练习任务:
1. 在文档节选贴出的报错中,Traceback 抛出的错误类型是什么?
2. 照抄文档节选中从“print(valid_score)”起至“14 valid_score = accuracy_score(y_valid,gbc_pre)”止的这一段。

文档节选:
⁂

鱼C论坛

 找回密码
 立即注册
查看: 142|回复: 1

gbdt模型训练遇到报错

[复制链接]
发表于 2024-10-22 00:31:18 | 显示全部楼层 |阅读模式

马上注册,结交更多好友,享用更多功能^_^

您需要 登录 才可以下载或查看,没有账号?立即注册

x
代码如下
#Gradient Boost Decision Tree GBDT
from sklearn.ensemble import GradientBoostingClassifier
from sklearn.model_selection import GridSearchCV
from sklearn.metrics import accuracy_score

gbc = GradientBoostingClassifier()
param_test = {'n_estimators': [50, 100], 
              'min_samples_split': [3, 4, 5, 6, 7],
              'max_depth': [3, 4, 5, 6]}
gbc_grid = GridSearchCV(gbc, param_test, cv=5, refit=True, verbose=1)
gbc_grid.fit(X_train,y_train)
train_score = gbc.score(X_train,y_train)
gbc_pre = gbc.predict(X_valid)
valid_score = accuracy_score(y_valid,gbc_pre)
print(valid_score)

报错如下
Fitting 5 folds for each of 40 candidates, totalling 200 fits
/opt/conda/lib/python3.10/site-packages/sklearn/base.py:432: UserWarning: X has feature names, but GradientBoostingClassifier was fitted without feature names
  warnings.warn(
---------------------------------------------------------------------------
NotFittedError                            Traceback (most recent call last)
Cell In[25], line 12
     10 gbc_grid = GridSearchCV(gbc, param_test, cv=5, refit=True, verbose=1)
     11 gbc_grid.fit(X_train,y_train)
---> 12 train_score = gbc.score(X_train,y_train)
     13 gbc_pre = gbc.predict(X_valid)
     14 valid_score = accuracy_score(y_valid,gbc_pre)

File /opt/conda/lib/python3.10/site-packages/sklearn/base.py:668, in ClassifierMixin.score(self, X, y, sample_weight)
    643 """
    644 Return the mean accuracy on the given test data and labels.
    645 
   (...)
    664     Mean accuracy of ``self.predict(X)`` w.r.t. `y`.
    665 """
    666 from .metrics import accuracy_score
--> 668 return accuracy_score(y, self.predict(X), sample_weight=sample_weight)

File /opt/conda/lib/python3.10/site-packages/sklearn/ensemble/_gb.py:1308, in GradientBoostingClassifier.predict(self, X)
   1293 def predict(self, X):
   1294     """Predict class for X.
   1295 
   1296     Parameters
   (...)

⁂

数据:
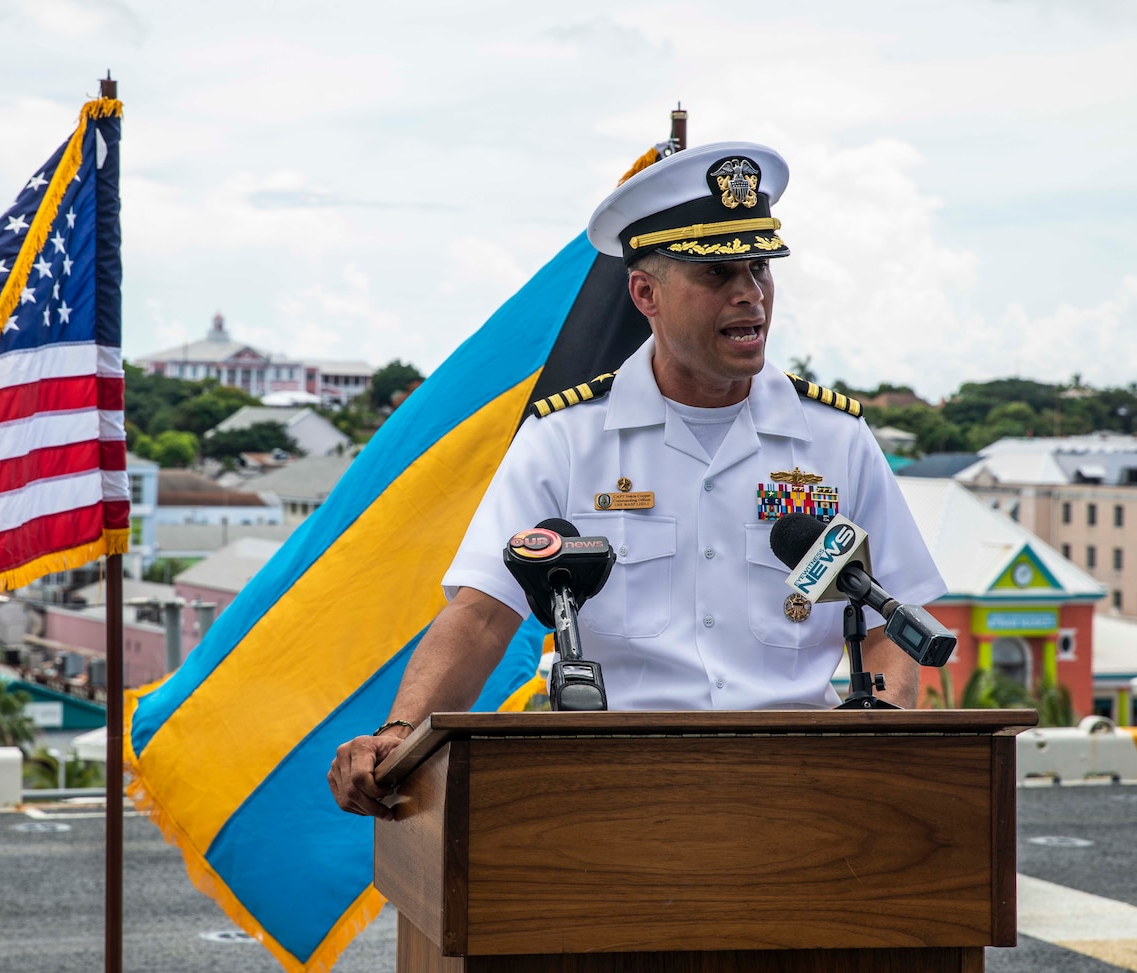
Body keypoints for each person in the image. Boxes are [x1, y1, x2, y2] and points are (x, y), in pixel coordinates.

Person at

⁂

参考答案:
1. NotFittedError

2.
print(valid_score)

报错如下
Fitting 5 folds for each of 40 candidates, totalling 200 fits
/opt/conda/lib/python3.10/site-packages/sklearn/base.py:432: UserWarning: X has feature names, but GradientBoostingClassifier was fitted without feature names
  warnings.warn(
---------------------------------------------------------------------------
NotFittedError                            Traceback (most recent call last)
Cell In[25], line 12
     10 gbc_grid = GridSearchCV(gbc, param_test, cv=5, refit=True, verbose=1)
     11 gbc_grid.fit(X_train,y_train)
---> 12 train_score = gbc.score(X_train,y_train)
     13 gbc_pre = gbc.predict(X_valid)
     14 valid_score = accuracy_score(y_valid,gbc_pre)